In North America, in a completely different cyclical position, the issue is whether a market-driven knock to confidence will be the thing which ends the boom. Something was always going to end the boom. The prime candidate would be rising inflation and the associated higher interest rates, but if markets turn down then maybe they will do the job by cutting into consumer confidence.

You can catch a feel for the different economic environment of Europe and North America by glancing at the graph. This comes from the new IMF World Economic Outlook out last month, and is already a bit out of date.

But you can see the contrast between the astonishing self-confidence of US consumers and the gloom of European ones, particular in the "core" countries of France and Germany. (The UK is not shown but would be swinging up towards the US levels.) It may well be that US consumers are so buoyant that they will completely override the market setback.

The likelihood of that is all the greater if sentiment continues to recover as it seemed to be doing yesterday.

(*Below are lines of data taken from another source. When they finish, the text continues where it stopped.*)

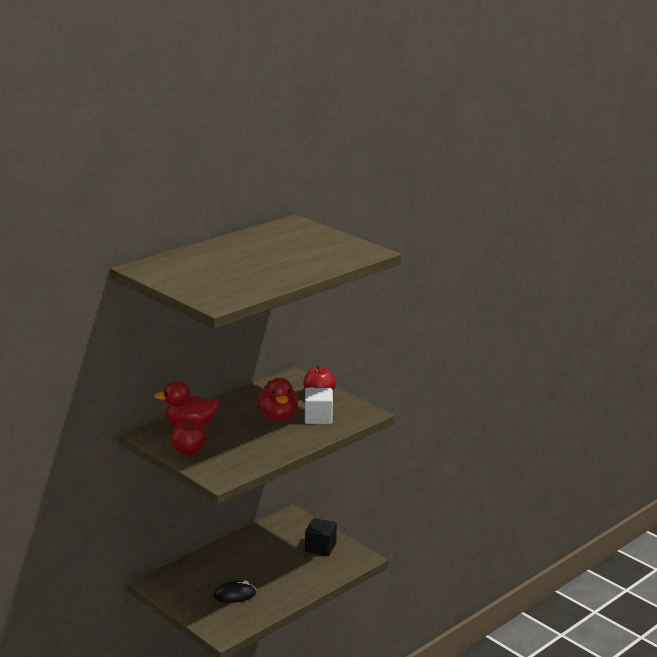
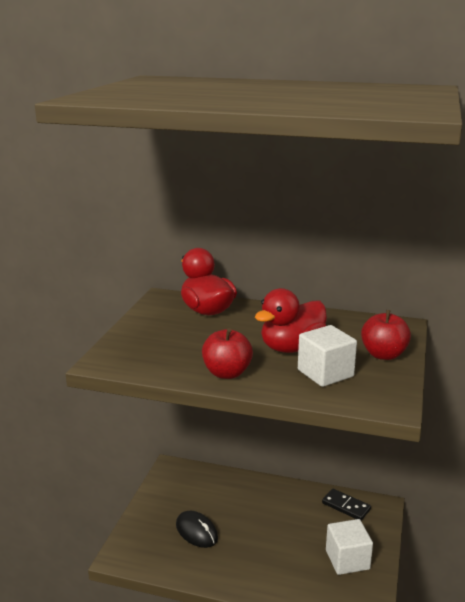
camera: 60 degrees right, 0 degrees up
red apple [171,420,207,455] -> red apple moved to [202,328,253,379]
black cube [305,518,337,556] -> white cube [326,519,373,575]
none -> black domino [322,489,371,521]

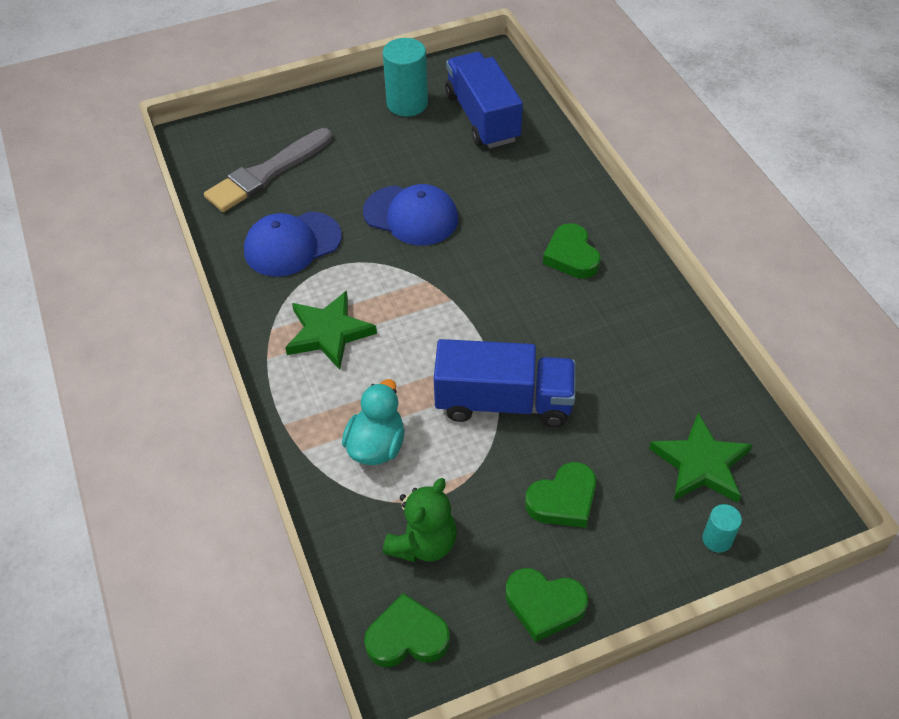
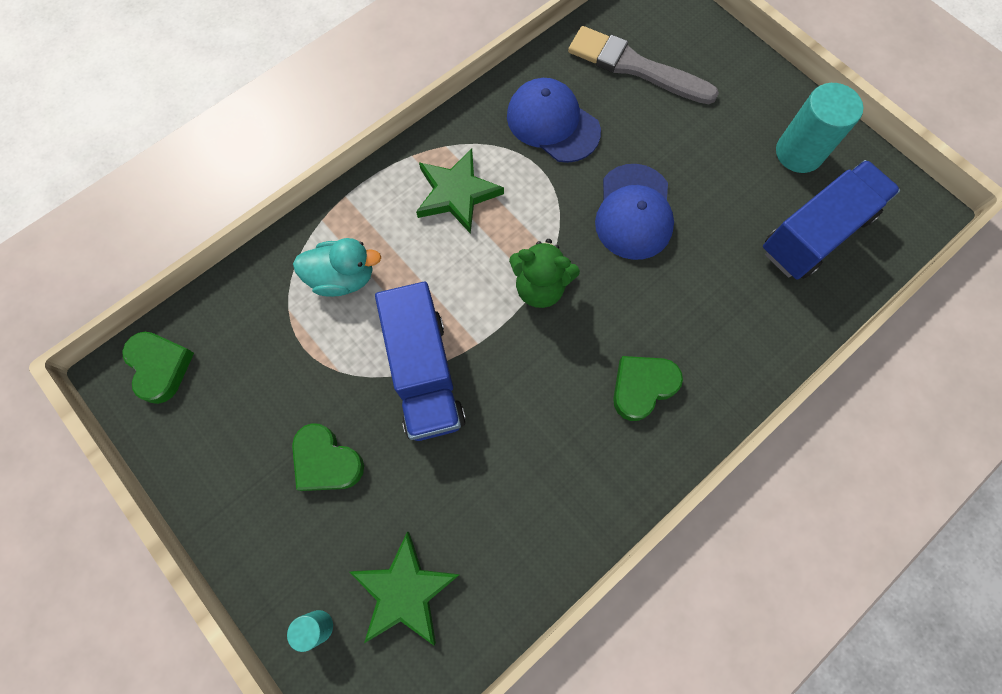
camera: 70 degrees right, 20 degrees up
green teddy bear [383,478,457,562] -> green teddy bear moved to [509,239,580,308]
green heart [505,568,588,642] -> none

On the other hand, a sustained recovery would merely postpone the adjustment, and narrow down the margin of error for policy mistakes.

And us? It is difficult because Britain is a European economy which behaves like a North American one.

This is not just a cyclical point, though it is a bit of a relief that the fact that the UK cycle is out of line with the rest of Europe is at last accepted.

It is also a structural point. There are a number of ways in which the US and UK financial structures are different from the core continental ones.

The importance of home ownership is crucial: in the US and UK there is an easy availability of credit both for home purchase and for buying consumer items, a high level of assets in relation to income (a function of home ownership) but also a high level of debt (ditto).

Beyond this there is, of course, the flexible labour markets and the high rate of business start-ups. The result is that it is easier to stimulate domestic demand in the US and UK by a cheap interest rate policy; but both economies are also more vulnerable to a sustained rise in rates.

We may also be more vulnerable to a stock market reversal, though we don't know.

So the events of last week have set an agenda for the next few months. But it is a different agenda for different parts of the world.

We always talk of a single world economy, but actually there isn't one: not only do the three different time zones have completely different preoccupations, but even within those time zones there is differing economic performance.

Understanding this is going to be enormously important in the next few months. It is going to be a worrying time; the markets are going to be ill-tempered; investors are going to be on edge. The optimists are going to grab bits of good news and use this to reinforce their beliefs that all is well, while the pessimists are going to interpret each bit of news to reinforce their view that the long bull market is at an end.

I think things are going to be much more complicated than that. Some parts of the world will pull through in good shape, while others will blunder.